Jeff Weniger, asset allocation strategist at WisdomTree Canada, believes opposites attract and that the WisdomTree Japan Equity Index ETF can provide ideal exposure to the country’s globally orientated firms.
The ETF is available in hedged (JAPN) and non-hedged (JAPN.B) classes and was this month listed on the TSX. JAPN tracks the WisdomTree Japan Equity Index, which is made up of dividend-paying firms incorporated in Japan and traded on the Tokyo Stock Exchange.
Weniger said: “Despite the country’s $4.7 trillion market capitalization, more than three times Canada’s $1.8 trillion value, Japan is sometimes neglected at the portfolio level.
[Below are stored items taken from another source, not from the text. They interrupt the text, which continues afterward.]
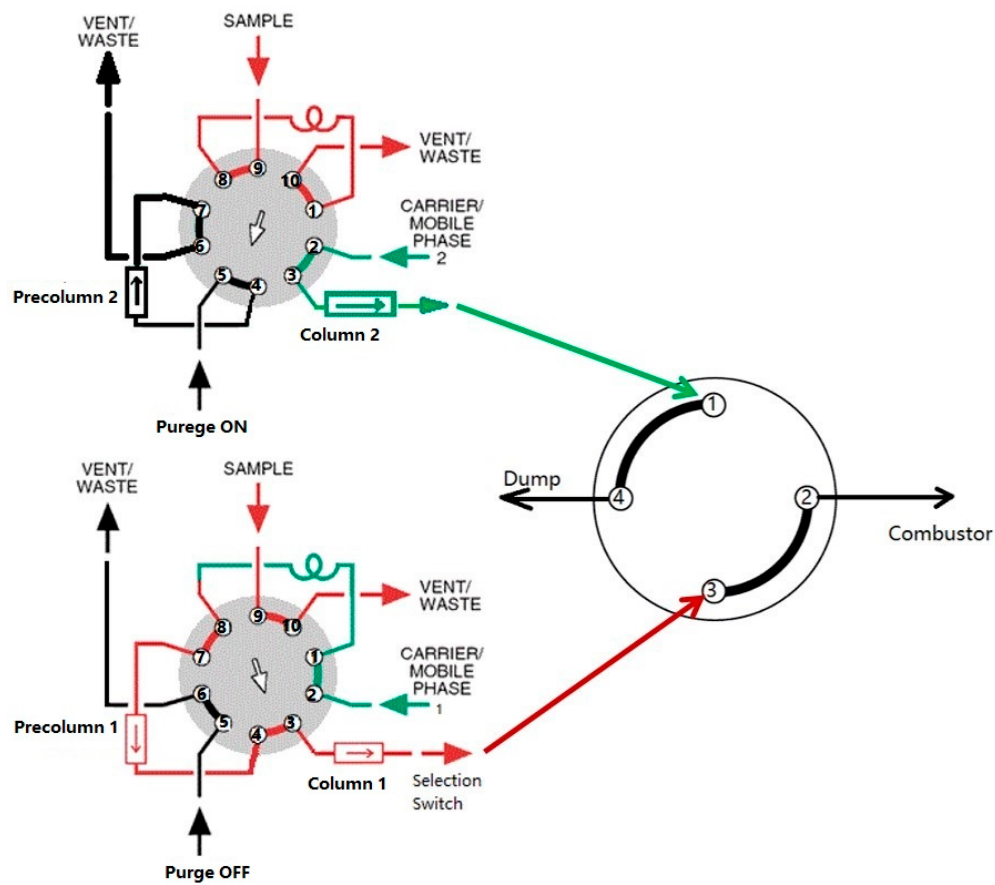
Figure 2. Schematic injection automation of the sample loops, switching between two columns in order to realize the fast cycle of sampling in the GC–IR 2 . This schematic only shows one state for each of the two column/injectors, i.e., column 1 (bottom) is eluting peaks into the combustor, and its sample loop is in injection mode, its precolumn is capturing heavier elutes; while column 2 (top) is eluting peaks into the dump, its sample loop is loading samples, precolumn is purging. The other state (not shown) has the top and bottom state switched for columns 1 and 2. The four-way valve on the right along with the left top and bottom two valves are all turned independently.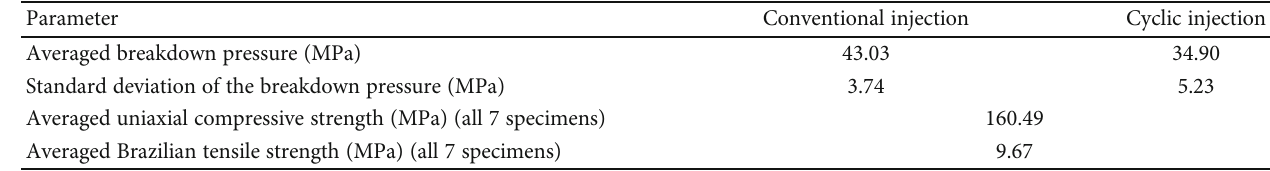
Table 2: Some average results for the fi rst batch of sandstone.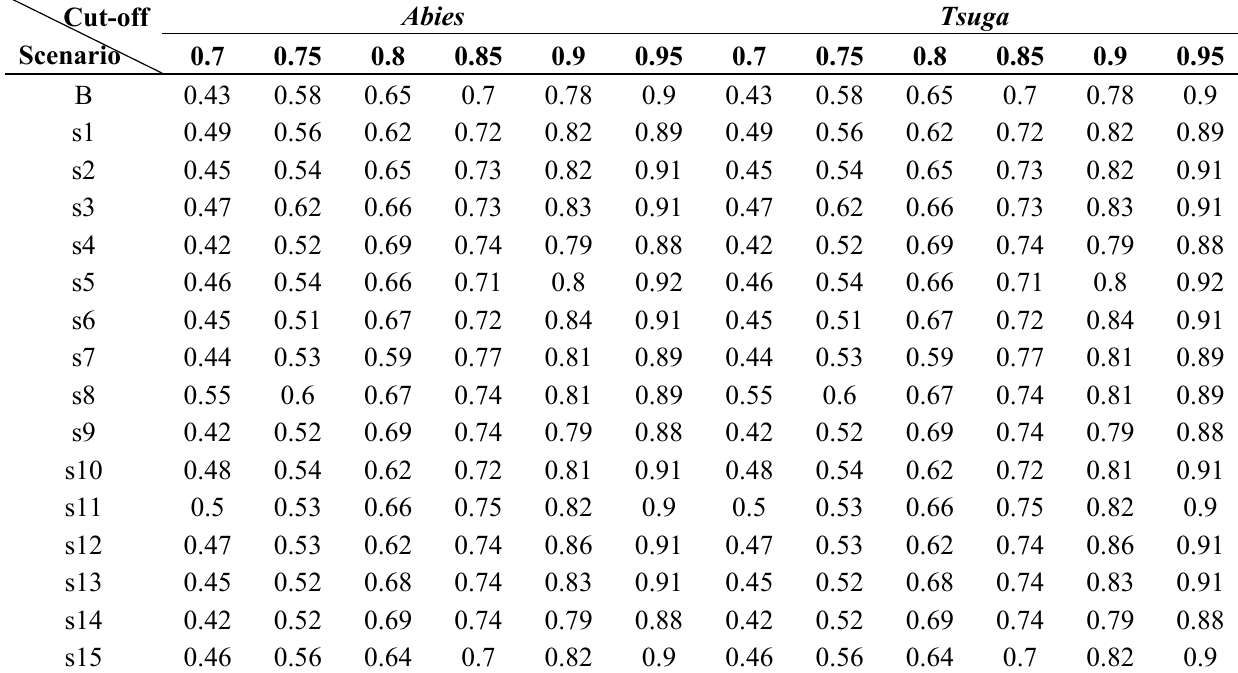
Table 3. The global uncertainty under baseline and 15 future scenarios.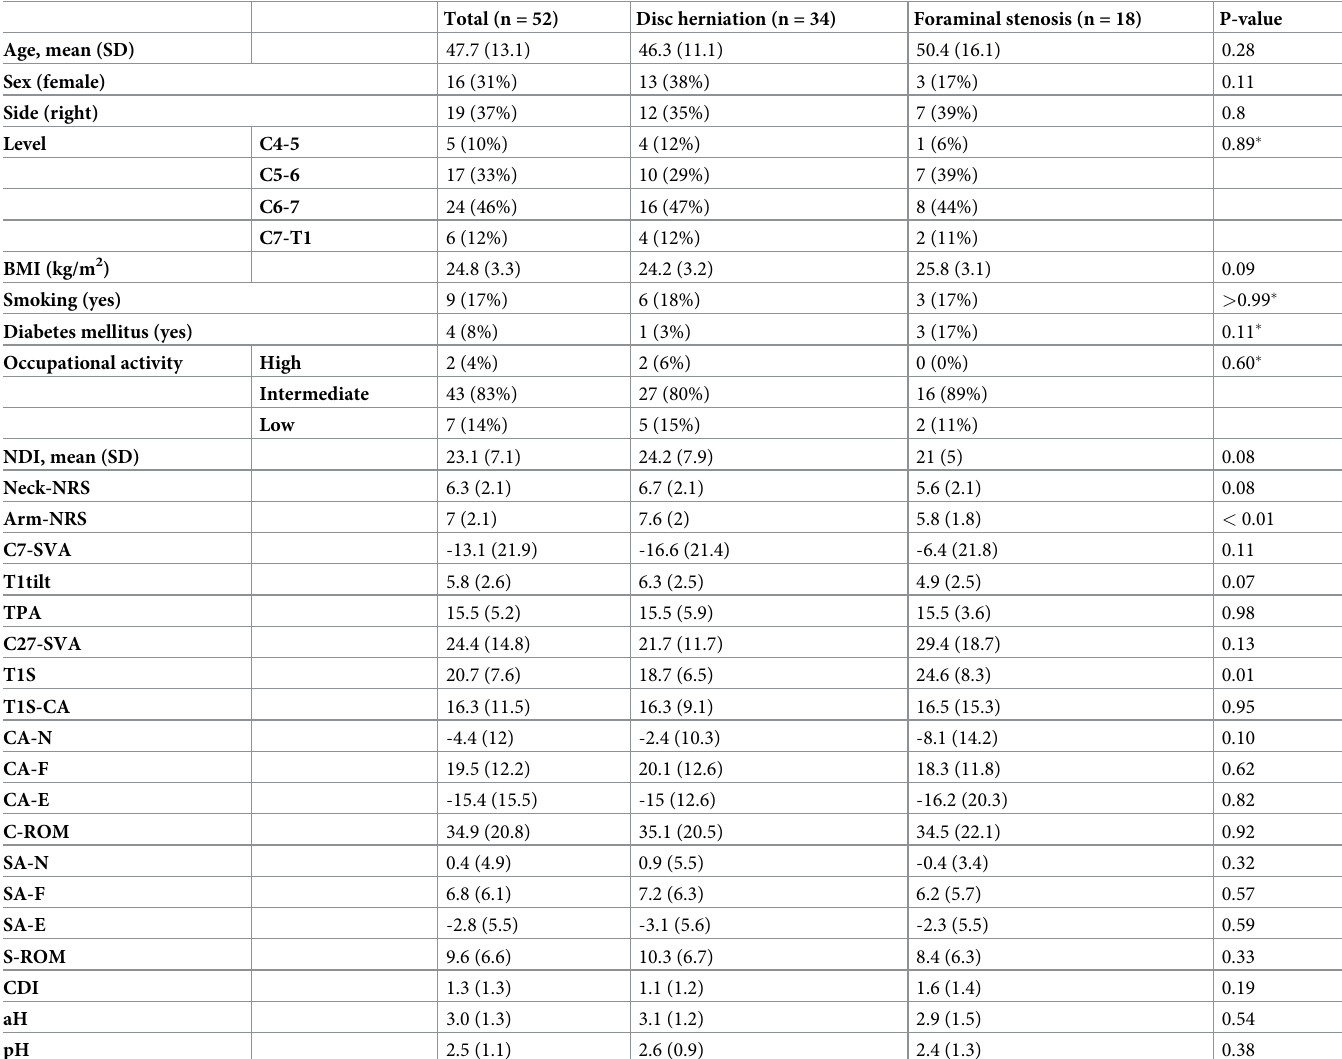
Table 1. Characteristics of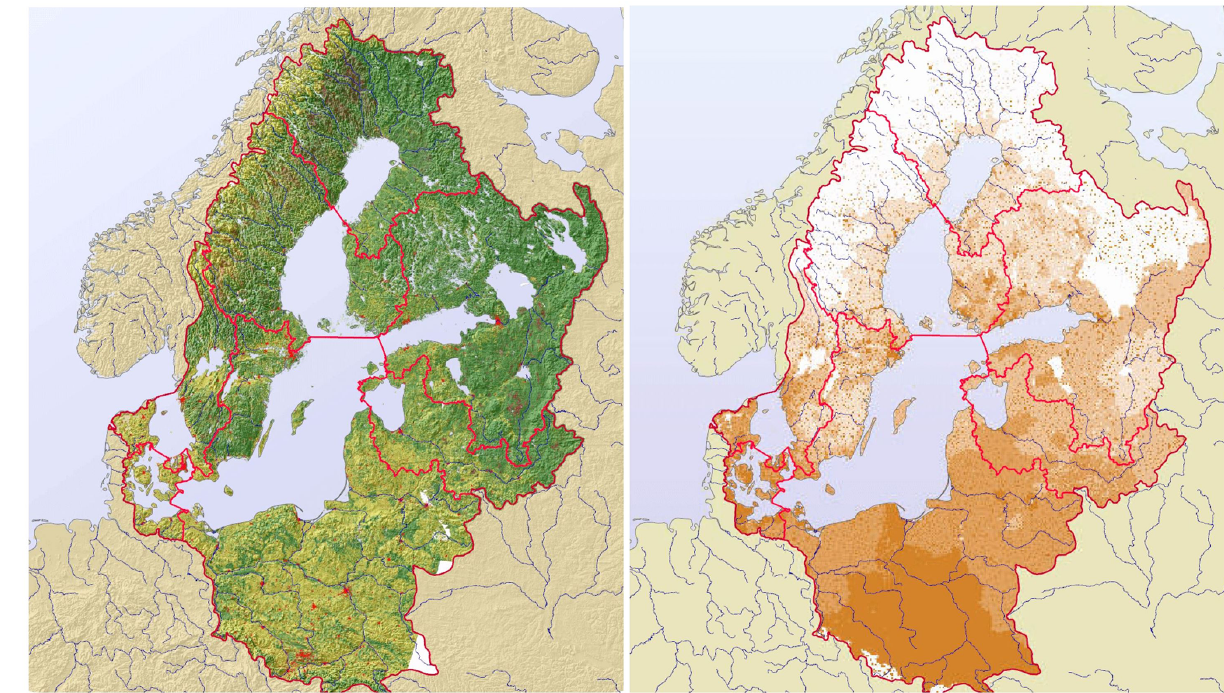
Figure 1. The Baltic Sea drainage basin with land cover (left) and population distribution (right). Dark green: forests; light green: open and agricultural spaces; different shades of orange: population density. Red lines designate drainage sub-basins. Figures are by Hugo Ahlenius, GRID-Arendal Baltic Environmental Atlas, http://www.grida.no (last access: 10 December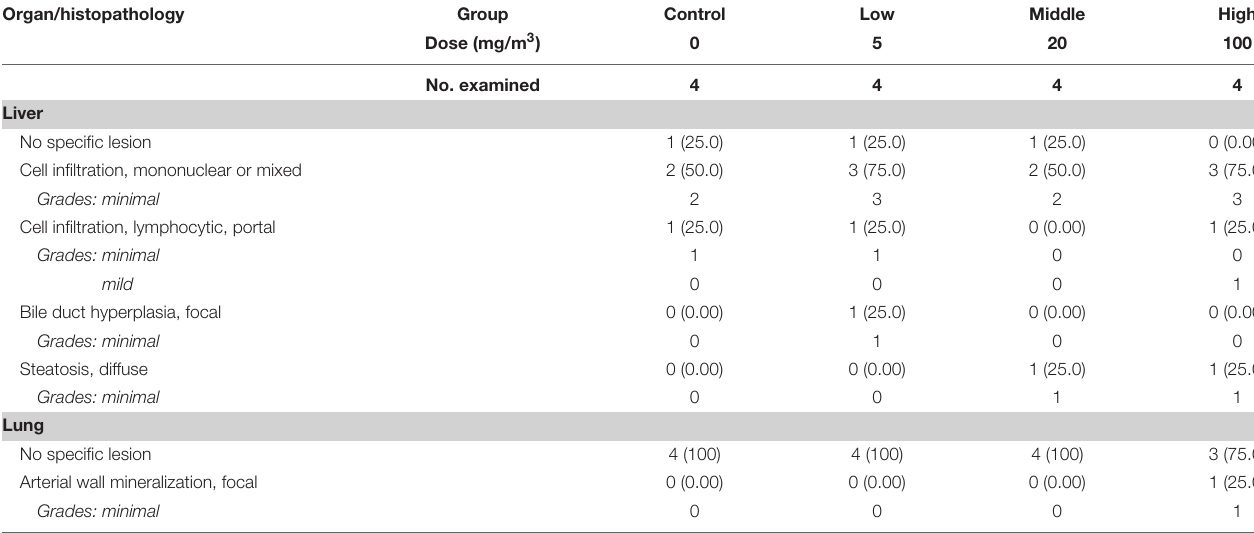
TABLE 1 | The summary of the histopathological results of rats repeatedly inhaled with sodium metabisulfite (SM).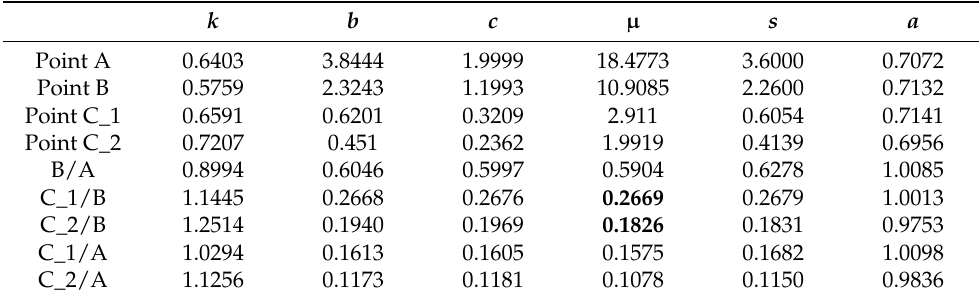
Table 4. The values characterizing the density distributions for points A, B, and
The country is a natural diversifier for all investors, but even more so for Canadians specifically.
“JAPN can be used strategically, and in large scale, as a dominating holding for TSX-centric investors.”
Weniger explained that arguably no two countries are as different as Canada and Japan. While the latter looks outwards for natural resources, Canadian fuel is more than one-quarter of its merchandise exports. Japan has virtually no oil and gas, while MSCI Canada is more than 20% energy.
“Other contrasts persist,” he said. “Japan is a leader in high-tech manufacturing efficiency. It will close 2018 with 44,000 industrial robots, about 10 times Canada’s 4,500. WisdomTree’s Japan Index has more than a third of its exposure in industrials and information technology, but those sectors are only an eighth of MSCI Canada.
“Canada is the oil long, Japan the short. Canada is short tech and robotics, Japan is long. One sells umbrellas, the other sells sunscreen. They neutralize each other.”
Weniger highlighted another benefit that he believes potentially tops all others – the yen’s tendency to rally in risk-averse times while the Canadian dollar falls. He said this presents investors with opportunity in the unhedged ETF (JAPN.B).
He said: “’Carry trade’ investors borrow in low-yielding currencies such as the Japanese yen, investing elsewhere at a higher interest rate. When risk enters the picture, those trades are reversed.”